Ratsfrau Jaschinski-Gaus erklärt, dass man bei Betrachtung des gesamten, angespannten Wohnungsmarktes feststelle, dass der Bedarf größer als das Angebot sei. Sie erkundet sich nach den Kriterien für die Vergabe der Probewohnmaßnahmen, danach, ob auch Familien berücksichtigt würden, und was für Angebote als unzumutbar gelten würden.

 

Herr Tegtmeyer antwortet, dass die Wohnungen an Kunden vergeben würden, die die Gewähr dafür böten, dass das Probewohnen funktionieren werde. Bei entsprechender Größe der Wohnungen würden diese auch an Familien vergeben werden. Man habe gewisse Standards festgelegt, die eingehalten werden müssten, sonst würden die Wohnungen als unzumutbar gelten.

 

Ratsfrau Naber ist erfreut über das positive Anlaufen der Maßnahme. Auf ihre Nachfrage erläutert Herr Tegtmeyer, dass das Probewohnen zur Zeit durch eine halbe Stelle betreut werde.
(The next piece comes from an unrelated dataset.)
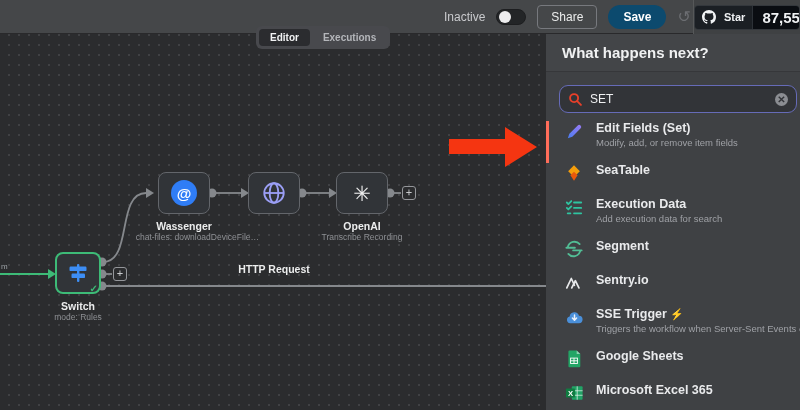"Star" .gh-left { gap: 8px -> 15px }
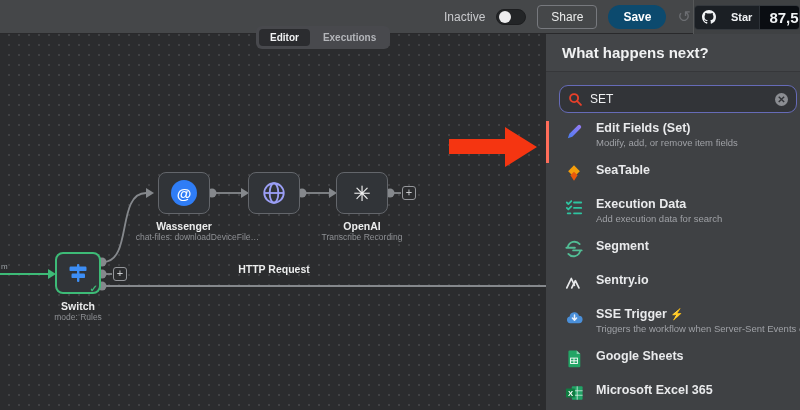"SET" .search-box { border-radius: 9px -> 4px }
Auf die Frage, warum nur 44 Besichtigungen durchgeführt worden seien, wird zum Protokoll folgende Antwort nachgeliefert:

 

Der Zentralen Stelle für Wohnraumhilfe wurden im Zeitraum 3. Mai 2016 bis 30. April 2018 nur 44 Wohnungen zur Besichtigung angeboten.

 

Herr Kröger erkundigt sich nach der Ausgestaltung der Mietverträge. Herr Tegtmeyer führt hierzu aus, dass die Belegung der Wohnungen zunächst ein Jahr lang durch eine Inanspruchnahme der Stadt erfolge. Im Anschluss werde ein Mietvertrag zwischen Vermieter und Mieter geschlossen, auch dann werde das Probewohnen weiter sozialpädagogisch betreut. Herr Klockgether ergänzt, dass es im ersten Jahr keinen Mietvertrag gebe, und man daher das Probewohnen nach dem Nds. SOG auch wieder abbrechen könne.

 

Ratsfrau Schütze erkundigt sich, was nach einem Auszug der Mieter passieren würde. Herr Tegtmeter erklärt hierzu, dass die Stadt ein 10-jähriges Besetzungsrecht habe und dies auch in diesem Fall weiter bestünde.

 

Herr Stühmeier fragt nach den 3- und 5-jährigen Besetzungsrechten, die nicht in Anspruch genommen würden, und wie weiter mit den entsprechenden Mitteln verfahren würde. Herr Tegtmeter erläutert, dass die Ansätze gegenseitig deckungsfähig seien, und die Mittel daher für die 10-jährigen Maßnahmen genutzt werden könnten.

 


 

 


Die Vorlage wird zur Kenntnis genommen.